MALVERN, Ark. — Animal rescue centers in Arkansas are packed to capacity, with most animals needing extra attention due to animal abuse.
Molly, also known as the Cuddle Babies Rescue’s “Little Fighter,” was recused by the organization and was a victim of neglect.
“When she came to us, she weighed 23 pounds and four ounces,” Cuddle Babies Rescue co-founder Kristie Hamilton said. “Today, she weighed 29 pounds and eight ounces.”
Cuddle Babies Rescue in Malvern said they saved Molly from an abusive owner who neglected, starved and de-hydrated her and her babies.
“They can’t speak for themselves [and] they can’t feed themselves,” Hamilton said. “Someone has to step in and be the middleman, and we get Cuddle Babies. That’s what we do.”

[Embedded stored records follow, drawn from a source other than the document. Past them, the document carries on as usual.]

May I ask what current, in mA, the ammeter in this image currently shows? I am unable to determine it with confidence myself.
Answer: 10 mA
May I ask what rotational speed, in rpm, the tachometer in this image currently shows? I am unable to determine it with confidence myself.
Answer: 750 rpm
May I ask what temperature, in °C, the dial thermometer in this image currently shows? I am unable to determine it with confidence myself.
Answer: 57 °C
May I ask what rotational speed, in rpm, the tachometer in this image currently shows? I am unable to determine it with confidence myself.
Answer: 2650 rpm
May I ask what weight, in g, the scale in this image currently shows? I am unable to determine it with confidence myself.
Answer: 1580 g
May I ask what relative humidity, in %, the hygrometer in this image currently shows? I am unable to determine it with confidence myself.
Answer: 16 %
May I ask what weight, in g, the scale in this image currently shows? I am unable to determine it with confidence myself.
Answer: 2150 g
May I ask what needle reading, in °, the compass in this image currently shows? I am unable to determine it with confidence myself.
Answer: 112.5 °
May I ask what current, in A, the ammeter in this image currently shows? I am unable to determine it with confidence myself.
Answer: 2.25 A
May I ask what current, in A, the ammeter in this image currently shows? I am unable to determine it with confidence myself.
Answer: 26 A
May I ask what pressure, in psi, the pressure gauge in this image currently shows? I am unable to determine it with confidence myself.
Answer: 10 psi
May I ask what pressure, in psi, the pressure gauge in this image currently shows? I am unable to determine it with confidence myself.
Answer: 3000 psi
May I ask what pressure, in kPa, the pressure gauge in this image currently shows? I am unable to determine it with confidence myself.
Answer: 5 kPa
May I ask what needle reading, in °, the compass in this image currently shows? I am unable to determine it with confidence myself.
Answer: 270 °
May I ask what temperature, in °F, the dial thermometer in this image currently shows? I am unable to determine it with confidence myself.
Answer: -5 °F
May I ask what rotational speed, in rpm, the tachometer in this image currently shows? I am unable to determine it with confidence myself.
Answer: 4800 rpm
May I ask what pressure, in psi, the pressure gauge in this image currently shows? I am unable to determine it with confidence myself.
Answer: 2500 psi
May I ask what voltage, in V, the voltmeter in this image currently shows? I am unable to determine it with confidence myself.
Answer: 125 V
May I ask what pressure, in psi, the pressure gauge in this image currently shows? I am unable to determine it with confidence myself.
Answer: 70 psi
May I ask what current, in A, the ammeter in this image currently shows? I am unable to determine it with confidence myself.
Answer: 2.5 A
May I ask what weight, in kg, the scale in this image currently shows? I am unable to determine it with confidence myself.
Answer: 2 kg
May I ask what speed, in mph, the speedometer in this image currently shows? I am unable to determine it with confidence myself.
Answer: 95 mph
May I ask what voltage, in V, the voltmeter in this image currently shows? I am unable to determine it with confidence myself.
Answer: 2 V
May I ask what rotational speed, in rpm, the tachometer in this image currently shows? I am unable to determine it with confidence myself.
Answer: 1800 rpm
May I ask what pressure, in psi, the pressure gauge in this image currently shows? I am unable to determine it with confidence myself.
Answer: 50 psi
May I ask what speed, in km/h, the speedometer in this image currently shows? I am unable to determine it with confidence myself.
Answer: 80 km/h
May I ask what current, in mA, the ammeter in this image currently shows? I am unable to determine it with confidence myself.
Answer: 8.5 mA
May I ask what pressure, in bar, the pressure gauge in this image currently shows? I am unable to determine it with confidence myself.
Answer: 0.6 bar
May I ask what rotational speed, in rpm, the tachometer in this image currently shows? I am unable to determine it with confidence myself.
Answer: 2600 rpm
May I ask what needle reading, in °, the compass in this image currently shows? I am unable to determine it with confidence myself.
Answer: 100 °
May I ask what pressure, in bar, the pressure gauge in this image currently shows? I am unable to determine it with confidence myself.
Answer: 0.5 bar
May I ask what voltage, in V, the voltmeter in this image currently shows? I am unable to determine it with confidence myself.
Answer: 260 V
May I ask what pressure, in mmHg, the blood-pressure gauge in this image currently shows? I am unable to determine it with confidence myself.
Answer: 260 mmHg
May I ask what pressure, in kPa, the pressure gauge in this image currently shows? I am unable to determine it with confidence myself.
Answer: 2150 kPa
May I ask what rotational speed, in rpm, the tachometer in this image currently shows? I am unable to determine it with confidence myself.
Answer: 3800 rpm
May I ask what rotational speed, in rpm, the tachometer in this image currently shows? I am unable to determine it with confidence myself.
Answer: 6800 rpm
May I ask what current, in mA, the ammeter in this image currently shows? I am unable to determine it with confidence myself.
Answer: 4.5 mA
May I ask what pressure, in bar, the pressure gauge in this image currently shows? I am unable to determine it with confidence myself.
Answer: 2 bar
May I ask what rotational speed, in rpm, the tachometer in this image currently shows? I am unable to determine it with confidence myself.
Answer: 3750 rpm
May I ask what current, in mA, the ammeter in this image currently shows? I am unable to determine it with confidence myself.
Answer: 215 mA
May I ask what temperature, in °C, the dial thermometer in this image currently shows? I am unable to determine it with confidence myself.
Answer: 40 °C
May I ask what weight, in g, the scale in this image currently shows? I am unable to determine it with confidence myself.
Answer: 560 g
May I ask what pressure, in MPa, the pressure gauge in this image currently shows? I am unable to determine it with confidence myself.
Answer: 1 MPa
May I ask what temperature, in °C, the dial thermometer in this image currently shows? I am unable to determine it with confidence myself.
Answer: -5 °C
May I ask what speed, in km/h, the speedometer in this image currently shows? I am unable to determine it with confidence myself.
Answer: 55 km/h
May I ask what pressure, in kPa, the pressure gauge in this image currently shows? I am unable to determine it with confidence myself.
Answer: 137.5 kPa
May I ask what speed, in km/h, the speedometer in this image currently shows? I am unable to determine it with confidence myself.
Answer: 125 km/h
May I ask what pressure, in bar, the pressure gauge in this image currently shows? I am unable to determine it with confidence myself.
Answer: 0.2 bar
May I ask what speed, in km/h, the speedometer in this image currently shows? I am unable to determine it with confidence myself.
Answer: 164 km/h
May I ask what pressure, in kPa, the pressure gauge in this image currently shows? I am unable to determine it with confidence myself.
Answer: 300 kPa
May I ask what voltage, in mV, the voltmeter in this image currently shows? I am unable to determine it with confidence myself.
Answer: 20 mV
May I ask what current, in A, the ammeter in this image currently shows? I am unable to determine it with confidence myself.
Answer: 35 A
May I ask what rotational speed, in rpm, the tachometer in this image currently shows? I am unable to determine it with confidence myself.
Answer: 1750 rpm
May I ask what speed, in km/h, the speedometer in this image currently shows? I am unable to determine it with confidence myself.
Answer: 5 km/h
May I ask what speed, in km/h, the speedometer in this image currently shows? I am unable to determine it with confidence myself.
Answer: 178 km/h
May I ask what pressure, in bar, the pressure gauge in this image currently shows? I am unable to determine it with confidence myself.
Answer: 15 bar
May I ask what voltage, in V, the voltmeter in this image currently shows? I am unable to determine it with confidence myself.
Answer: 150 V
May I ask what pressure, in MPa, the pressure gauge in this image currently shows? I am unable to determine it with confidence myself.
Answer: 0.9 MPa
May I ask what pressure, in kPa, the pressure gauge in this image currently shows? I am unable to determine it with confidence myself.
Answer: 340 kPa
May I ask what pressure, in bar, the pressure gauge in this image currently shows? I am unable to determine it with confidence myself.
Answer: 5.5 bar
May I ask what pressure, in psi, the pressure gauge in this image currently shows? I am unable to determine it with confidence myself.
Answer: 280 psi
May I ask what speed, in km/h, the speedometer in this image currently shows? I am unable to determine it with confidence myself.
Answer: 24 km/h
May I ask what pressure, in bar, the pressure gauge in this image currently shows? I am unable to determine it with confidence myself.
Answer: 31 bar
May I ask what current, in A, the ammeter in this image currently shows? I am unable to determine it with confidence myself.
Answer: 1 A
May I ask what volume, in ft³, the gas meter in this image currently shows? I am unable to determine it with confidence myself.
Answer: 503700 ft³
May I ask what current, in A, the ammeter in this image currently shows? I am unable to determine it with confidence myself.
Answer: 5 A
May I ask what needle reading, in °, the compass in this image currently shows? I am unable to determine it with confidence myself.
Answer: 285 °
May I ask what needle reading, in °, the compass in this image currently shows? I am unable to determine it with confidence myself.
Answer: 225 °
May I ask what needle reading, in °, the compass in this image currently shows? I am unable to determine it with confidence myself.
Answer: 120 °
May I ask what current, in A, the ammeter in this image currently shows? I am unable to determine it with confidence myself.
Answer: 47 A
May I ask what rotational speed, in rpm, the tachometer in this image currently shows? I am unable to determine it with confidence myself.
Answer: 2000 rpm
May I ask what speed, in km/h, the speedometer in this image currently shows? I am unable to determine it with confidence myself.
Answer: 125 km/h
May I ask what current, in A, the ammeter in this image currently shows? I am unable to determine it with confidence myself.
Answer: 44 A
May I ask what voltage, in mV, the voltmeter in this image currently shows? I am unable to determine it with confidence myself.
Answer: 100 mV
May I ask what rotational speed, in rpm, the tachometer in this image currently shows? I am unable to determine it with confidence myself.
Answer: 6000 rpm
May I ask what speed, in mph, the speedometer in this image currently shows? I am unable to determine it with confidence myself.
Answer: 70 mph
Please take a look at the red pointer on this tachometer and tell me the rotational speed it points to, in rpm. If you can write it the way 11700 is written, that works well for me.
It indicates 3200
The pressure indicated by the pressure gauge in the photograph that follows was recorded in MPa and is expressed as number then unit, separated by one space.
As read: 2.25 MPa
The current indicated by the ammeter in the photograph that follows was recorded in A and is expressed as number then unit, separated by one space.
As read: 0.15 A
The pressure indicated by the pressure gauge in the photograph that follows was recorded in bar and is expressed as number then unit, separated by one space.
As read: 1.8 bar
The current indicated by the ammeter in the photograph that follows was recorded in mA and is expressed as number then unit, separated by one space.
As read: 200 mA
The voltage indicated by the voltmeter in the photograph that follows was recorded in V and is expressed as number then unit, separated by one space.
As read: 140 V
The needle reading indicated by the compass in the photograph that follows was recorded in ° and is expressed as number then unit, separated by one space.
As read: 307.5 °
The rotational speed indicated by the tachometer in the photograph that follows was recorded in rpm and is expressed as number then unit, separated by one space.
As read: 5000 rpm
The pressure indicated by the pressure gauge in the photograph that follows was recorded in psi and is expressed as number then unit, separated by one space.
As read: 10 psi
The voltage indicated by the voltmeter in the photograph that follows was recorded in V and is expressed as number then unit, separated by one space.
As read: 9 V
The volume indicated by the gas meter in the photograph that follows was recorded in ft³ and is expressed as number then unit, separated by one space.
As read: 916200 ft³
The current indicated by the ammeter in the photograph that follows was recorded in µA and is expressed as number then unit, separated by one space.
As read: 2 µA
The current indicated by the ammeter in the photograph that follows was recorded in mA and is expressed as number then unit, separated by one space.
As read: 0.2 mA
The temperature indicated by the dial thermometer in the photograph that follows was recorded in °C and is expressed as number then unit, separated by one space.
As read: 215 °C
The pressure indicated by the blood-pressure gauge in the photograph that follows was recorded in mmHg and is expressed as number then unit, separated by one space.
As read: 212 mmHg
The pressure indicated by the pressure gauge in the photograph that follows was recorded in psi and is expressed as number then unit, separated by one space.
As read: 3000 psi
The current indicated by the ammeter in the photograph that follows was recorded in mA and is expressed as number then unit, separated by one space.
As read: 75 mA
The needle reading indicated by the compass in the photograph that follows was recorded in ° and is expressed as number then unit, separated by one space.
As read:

Hamilton said the abuse didn’t stop there. Babygirl, another dog, has also seen her fair share of challenges from her previous owners.
“We got a call Saturday afternoon that a dog had been hit in the head with a machete and rushed to the vet,” Hamilton said. “She received 23 internal stitches and 13 external stitches.”
According to Hamilton, shelters across the state are seeing this type of abuse far too often.
“We are overwhelmed as every rescue in Arkansas is overwhelmed,” Hamilton said. “The need is great. These dogs and cats, they can’t speak for themselves.”
Malvern city attorney Cecilla Ashcraft said the city does not tolerate animal abuse.
“We are attempting to inform everybody that this is unacceptable,” Ashcraft said. “If it happens, we’re going to come. We’re going to do what we must to ensure that animals are taken care of here in Malvern because it is unacceptable.”
Arkansas law states any person found guilty or pleads guilty of cruelty to animals can be fined up to $1,000 or one year in jail. However, some people want to see more change in the current laws.
“I wish the laws were a little bit stronger in Arkansas because other than abuse, the main requirements are adequate food, shelter and water,” Hotspring County Sheriff Scott Finkbeiner said. “I would like to see a little more added.”
Hamilton said if they could save one dog from what Molly and Babygirl have gone through, it could change the world.
“We take every one of these animals to heart. They have our heart,” Hamilton said. “They don’t hold grudges, and it is precious to see something that is mistreated… back to healthy and then they get their adoptive home.”